Sokak başına varıp, yokuşun bitimindeki ağacın altında yerimi almak için sabırsızlanıyorum. Hay aksi yağmur da bastıracak birazdan. Neyse ki annemi dinleyip montumun iç cebine sıkıştırmışım şemsiyemi. Yağmur başladı bile, şimdi çamur olacak pantolonum! Heyecandan olsa gerek buz kesildi burnum. Parmak uçlarım da üşüyor. Tabi ya Kördüğüm sokağa yaklaşmışım.



Yokuş bitimindeki ağacın altında yerimi aldım bile. Şemsiyemin kenarından sızan yağmur damlacıklarını seyrederken dalıp gidiyorum. Bu sokak çok ıssız diyorum. Hele bir açılayım Nermin’e o zaman bu sokaktan geçmesine izin vermem zaten! Belli mi olur koca şehir, şu ağacın altında bekleyen kötü niyetli biri olsa. Amma evhamlandım ha! Şimdi Nermin o yokuşu tırmanıp gelecek ve yine tek kelime edemeden gömeceğim tüm umudumu Kördüğüm sokağa.



Hay Allah! Hiç böyle gecikmezdi. İlk sigaramın bitimine yakın sokağın diğer ucuna gölgesi düşer, elim ayağım dolaşır, içime bir ateş düşerdi.
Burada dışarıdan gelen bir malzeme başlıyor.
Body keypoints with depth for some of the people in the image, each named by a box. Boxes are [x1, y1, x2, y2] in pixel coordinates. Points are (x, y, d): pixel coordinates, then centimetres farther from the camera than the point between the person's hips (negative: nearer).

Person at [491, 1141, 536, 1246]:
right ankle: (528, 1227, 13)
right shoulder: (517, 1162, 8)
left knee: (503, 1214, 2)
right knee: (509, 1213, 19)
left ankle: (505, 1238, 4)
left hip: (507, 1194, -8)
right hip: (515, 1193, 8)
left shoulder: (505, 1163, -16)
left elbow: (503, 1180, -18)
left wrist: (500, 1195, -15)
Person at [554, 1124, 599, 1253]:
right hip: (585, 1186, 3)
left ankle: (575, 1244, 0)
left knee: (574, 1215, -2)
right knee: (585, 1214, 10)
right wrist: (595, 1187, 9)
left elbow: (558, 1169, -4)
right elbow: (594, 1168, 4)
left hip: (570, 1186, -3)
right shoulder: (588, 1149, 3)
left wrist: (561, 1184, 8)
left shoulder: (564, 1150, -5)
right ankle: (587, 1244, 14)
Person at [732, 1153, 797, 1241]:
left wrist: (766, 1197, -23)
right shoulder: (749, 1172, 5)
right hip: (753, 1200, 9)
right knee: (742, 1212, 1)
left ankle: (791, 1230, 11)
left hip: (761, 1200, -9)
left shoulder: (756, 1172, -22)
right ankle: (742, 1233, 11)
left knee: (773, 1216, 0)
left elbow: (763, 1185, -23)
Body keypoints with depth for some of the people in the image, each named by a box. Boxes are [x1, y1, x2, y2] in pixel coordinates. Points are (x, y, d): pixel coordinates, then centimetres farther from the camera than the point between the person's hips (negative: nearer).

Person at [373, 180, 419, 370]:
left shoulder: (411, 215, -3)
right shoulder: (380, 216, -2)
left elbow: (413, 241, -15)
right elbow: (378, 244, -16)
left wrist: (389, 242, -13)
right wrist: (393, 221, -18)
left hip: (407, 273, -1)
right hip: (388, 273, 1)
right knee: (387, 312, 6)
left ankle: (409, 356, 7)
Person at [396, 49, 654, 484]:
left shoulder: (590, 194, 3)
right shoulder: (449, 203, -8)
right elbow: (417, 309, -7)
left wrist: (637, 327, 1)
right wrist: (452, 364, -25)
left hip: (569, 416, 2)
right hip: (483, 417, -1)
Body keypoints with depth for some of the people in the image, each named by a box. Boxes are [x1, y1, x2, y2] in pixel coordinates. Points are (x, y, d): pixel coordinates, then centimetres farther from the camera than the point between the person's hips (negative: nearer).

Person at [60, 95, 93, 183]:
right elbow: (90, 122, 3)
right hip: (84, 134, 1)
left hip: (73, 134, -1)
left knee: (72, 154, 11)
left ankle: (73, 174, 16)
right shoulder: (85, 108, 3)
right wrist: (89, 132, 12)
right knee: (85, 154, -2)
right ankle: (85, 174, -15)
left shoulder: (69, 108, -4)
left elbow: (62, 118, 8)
Birazdan gelir herhalde. Yağmur da hızlanıyor. Üşüteceksin be Nermin gel artık.


Sokağın diğer ucunda ömrümün en güzel karartısı belirdi işte! Gölgenden tanırım seni be Nermin! Sen geçerken erguvan kokuları sarıyor şu uyuz sokağı. Nermin köşeyi döner dönmez dizlerimin bağı çözülüyor. Islanmış belli. Simsiyah saçları ıslak ıslak dökülmüş alnına. Güneşli bahar ayında gibi sakin sakin yürüyor Nermin. Sanki ıslanan o değil. Nermin yaklaştıkça içime hava değil gökyüzünü çekiyorum sanki. Bir gün şuracıkta kalp krizinden gideceğim.



Nermin sokağın ortasına varınca farkında olmadan elim kâkülüme gidiyor. Hay Allah! Evden çıkmadan aynaya bakmış mıydım? Şimdi önümden geçecek yine arkamı dönüp bir kelime edemeden sokaktan kayboluşunu izleyeceğim.Bu sefer dertten ölürüm vallahi. Yağmur falan da umrumda değil! Çıkıp karşısına herşeyi söyleyeceğim.
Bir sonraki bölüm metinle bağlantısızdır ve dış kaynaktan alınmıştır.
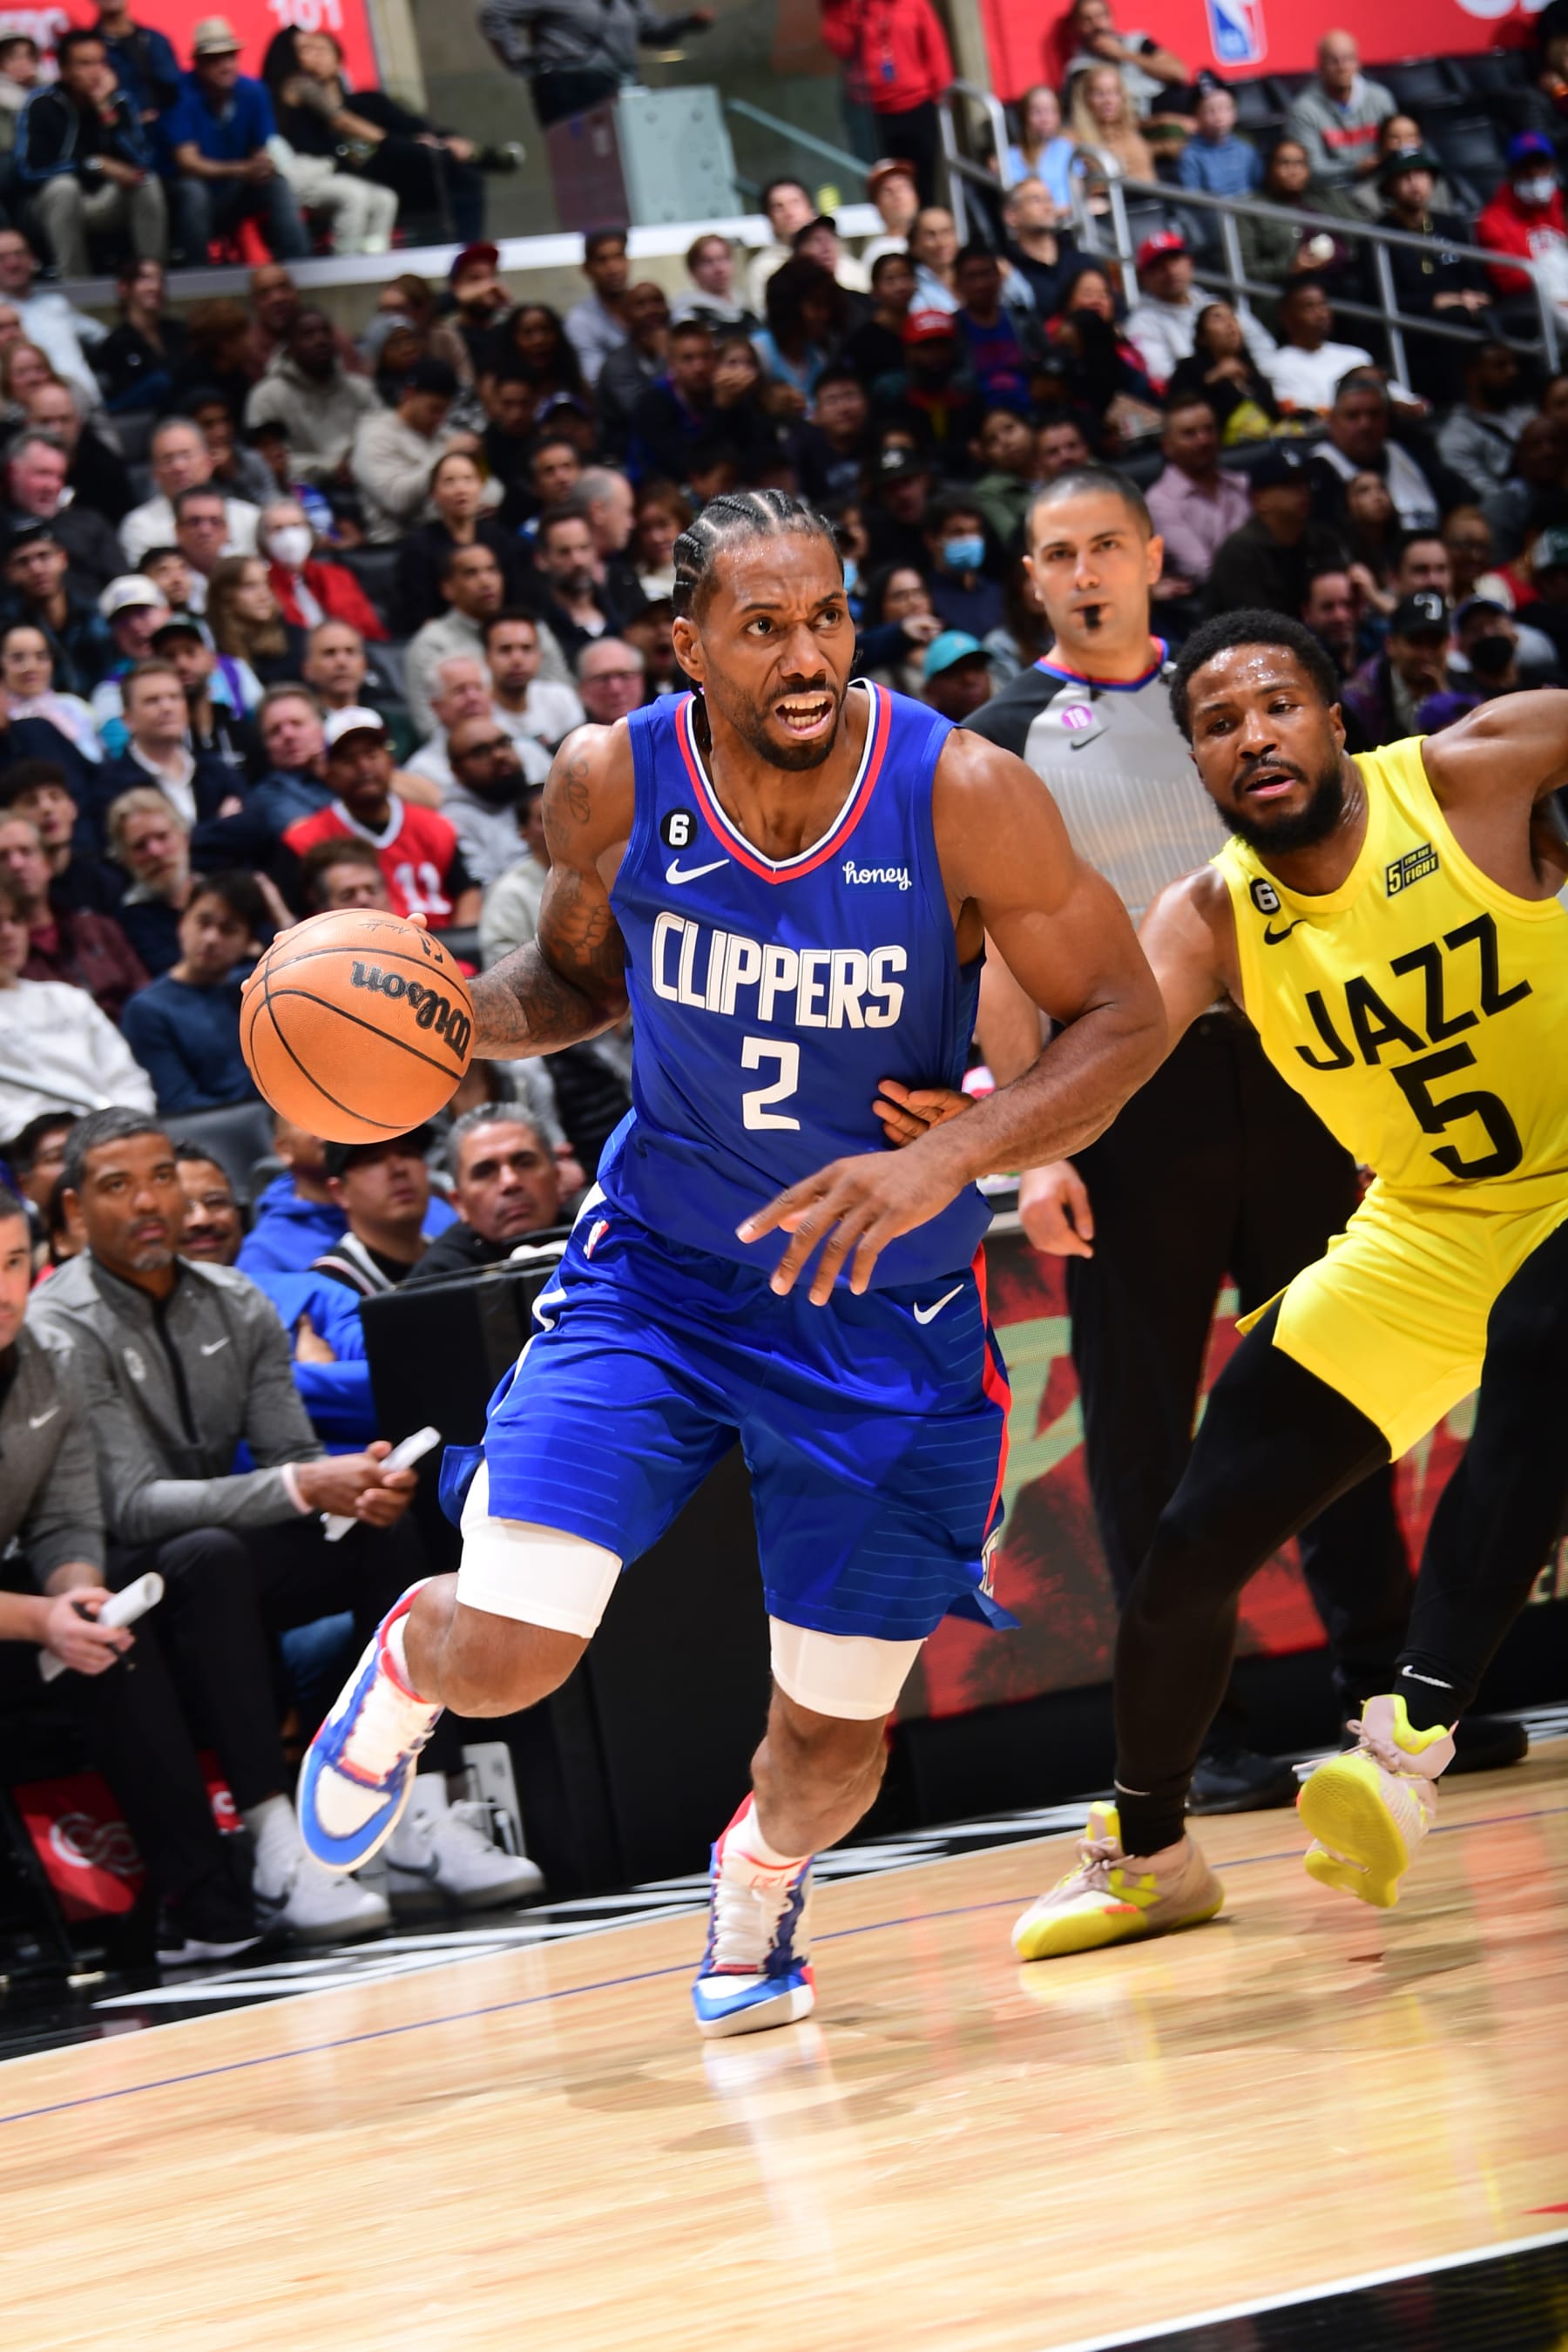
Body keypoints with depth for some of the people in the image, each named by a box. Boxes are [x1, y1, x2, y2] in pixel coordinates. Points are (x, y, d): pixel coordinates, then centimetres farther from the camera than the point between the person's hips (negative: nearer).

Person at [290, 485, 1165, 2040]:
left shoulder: (960, 796, -20)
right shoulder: (610, 784, -12)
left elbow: (1122, 1017, -13)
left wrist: (948, 1161, -29)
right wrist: (459, 1017, -14)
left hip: (885, 1308, 0)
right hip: (659, 1270, 1)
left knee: (835, 1735, 6)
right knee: (504, 1657, -15)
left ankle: (759, 1875, 43)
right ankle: (405, 1666, 24)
Yaklaşıyor… Hâla bardaktan boşanırcasına yağmur yağıyor. Geldiğinde direk konuya mı girmeli yoksa önce hâl hatır mı sormalı? Anlatmalı mı tüm hikayeyi yoksa kısa mı geçmeli öncesini? Altında beklediğim Akasya’yı mı şahit tutmalı aşkıma yoksa Kördüğüm sokağın kaldırım taşlarını mı? Asıl soru şu: Onu da mı şemsiye altına almalı yoksa şemsiyeyi atıp beraber mi ıslanmalı?


Karar verip şemsiyeyi attığımda Nermin çoktan geçmiş , beni şu Kördüğüm sokağın karanlığına sırılsıklam gömüp gitmişti. Artık yağan yağmur değil kezzap, ağacın altında sırılsıklam öylece kala kalan da ben değil utangaç bir cesetti.